▸ **Problems and tasks**
[A] Can you print the part of the steam reforming abstract running from "Nikolla, E. - Presenter, University" to "to carbon poisoning." word for word?
[B] Using the steam reforming abstract, can you answer these?
(i) Which affiliation is listed for Linic, S.?
(ii) What does steam reforming convert hydrocarbon fuels into?
(iii) What causes conventional reforming electro-catalysts to deactivate?

▸ **Excerpted text**
----
(269d) Improving Long-Term Stability of Reforming Catalysts and Electro-Catalysts: From First Principles Studies to Novel Alloy Catalysts

Nikolla, E. - Presenter, University of Michigan
Schwank, J. - Presenter, University of Michigan
Linic, S. - Presenter, University of Michigan-Ann Arbor

Steam reforming is a process that converts hydrocarbon fuels into hydrogen and oxygenated carbon species. This process is important for catalytic hydrogen production and for direct electrochemical reforming of hydrocarbons over high temperature fuel cells, such as Solid Oxide Fuel Cells (SOFCs). One of the main problems associated with the process is that conventional reforming electro-catalysts, such as Ni supported on oxides, deactivate due to carbon poisoning.
----
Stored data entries
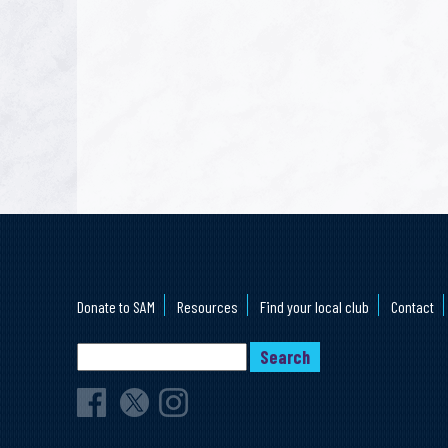
Donate to SAM
Resources
Find your local club
Contact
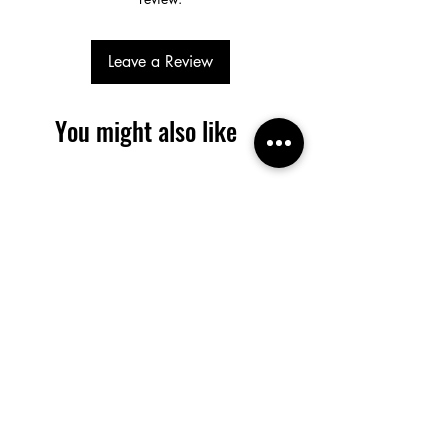
Leave a Review
You might also like
SALE / In Stock
SALE / In Stock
----
▸ **Responses to the exercise**
[A]
Nikolla, E. - Presenter, University of Michigan
Schwank, J. - Presenter, University of Michigan
Linic, S. - Presenter, University of Michigan-Ann Arbor

Steam reforming is a process that converts hydrocarbon fuels into hydrogen and oxygenated carbon species. This process is important for catalytic hydrogen production and for direct electrochemical reforming of hydrocarbons over high temperature fuel cells, such as Solid Oxide Fuel Cells (SOFCs). One of the main problems associated with the process is that conventional reforming electro-catalysts, such as Ni supported on oxides, deactivate due to carbon poisoning.

[B]
(i) University of Michigan-Ann Arbor
(ii) Hydrogen and oxygenated carbon species
(iii) Carbon poisoning